Issue de l’EPFL et également sélectionnée par Venture Leaders, Saman Tree Technologies développe un nouvel outil de technologie médicale, destiné à la chirurgie endoscopique. «Il s’agit d’un microscope permettant, grâce à une micropuce, d’obtenir une image de haute résolution sans perdre en surface d’observation», explique Davor Kosanic, cofondateur de Saman Tree Technologies avec Bastien Rachet.

La technologie se base sur un procédé de microtechnologie en lieu et place d’une lentille optique. «Le gastro-entérologue peut ainsi procéder à une histologie in vivo», résume Davor Kosanic, chercheur au Laboratoire de chimie physique des polymères et membranes de l’EPFL. «L’idée est d’amener directement l’outil du pathologue au bout de l’endoscope. Le chirurgien peut ainsi évaluer plus précisément le stade et la dangerosité d’une tumeur.» Actuellement, cela se fait en deux temps. Il y a d’abord un prélèvement des tissus suspects puis une analyse en laboratoire.

Alors que l’imagerie endoscopique conventionnelle travaille dans le domaine du millimètre, la nouvelle technologie optique devrait permettre de passer au-dessous du micromètre, soit un champ d’activité plus petit qu’une cellule vivante. «En observant la structure cellulaire, notre microscope devrait permettre de détecter des tumeurs précoces qui ne peuvent pas être repérées avec des techniques d’endoscopie traditionnelles», affirme Davor Kosanic, cofondateur de Saman Tree Technologies, une start-up soutenue par les laboratoires des professeurs Horst Vogel et Jürgen Brugger ainsi que les bourses du programme Systems X et la Fondation Gebert Rüf.

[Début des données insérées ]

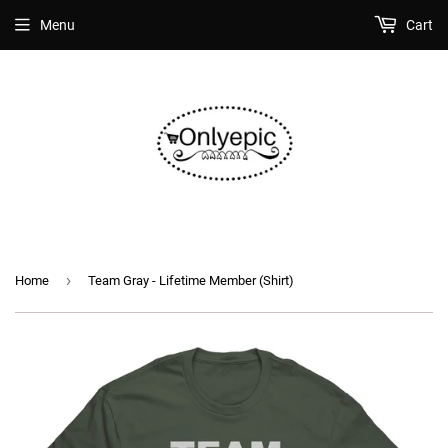
Menu
Cart
›
Home
Team Gray - Lifetime Member (Shirt)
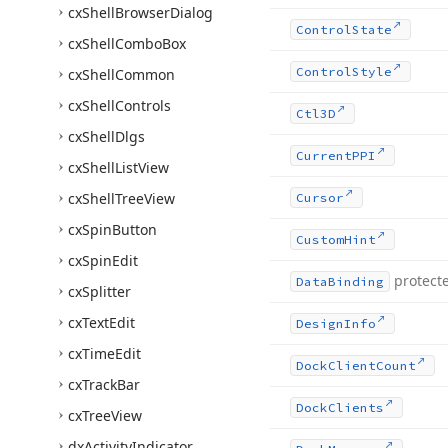
cx
Shell
Browser
Dialog
Control
State
cx
Shell
Combo
Box
Control
Style
cx
Shell
Common
cx
Shell
Controls
Ctl3D
cx
Shell
Dlgs
Current
PPI
cx
Shell
List
View
cx
Shell
Tree
View
Cursor
cx
Spin
Button
Custom
Hint
cx
Spin
Edit
protect
Data
Binding
cx
Splitter
cx
Text
Edit
Design
Info
cx
Time
Edit
Dock
Client
Count
cx
Track
Bar
Dock
Clients
cx
Tree
View
dx
Activity
Indicator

Le prototype académique est désormais terminé. L’équipe travaille actuellement à la miniaturisation de l’instrument pour adapter ce nouveau microscope aux endoscopes. Des négociations sont en cours avec des partenaires industriels afin d’envisager des essais cliniques en 2013. D’autres applications sont d’ores et déjà envisagées, notamment dans le contrôle qualité ou la surveillance de culture cellulaire.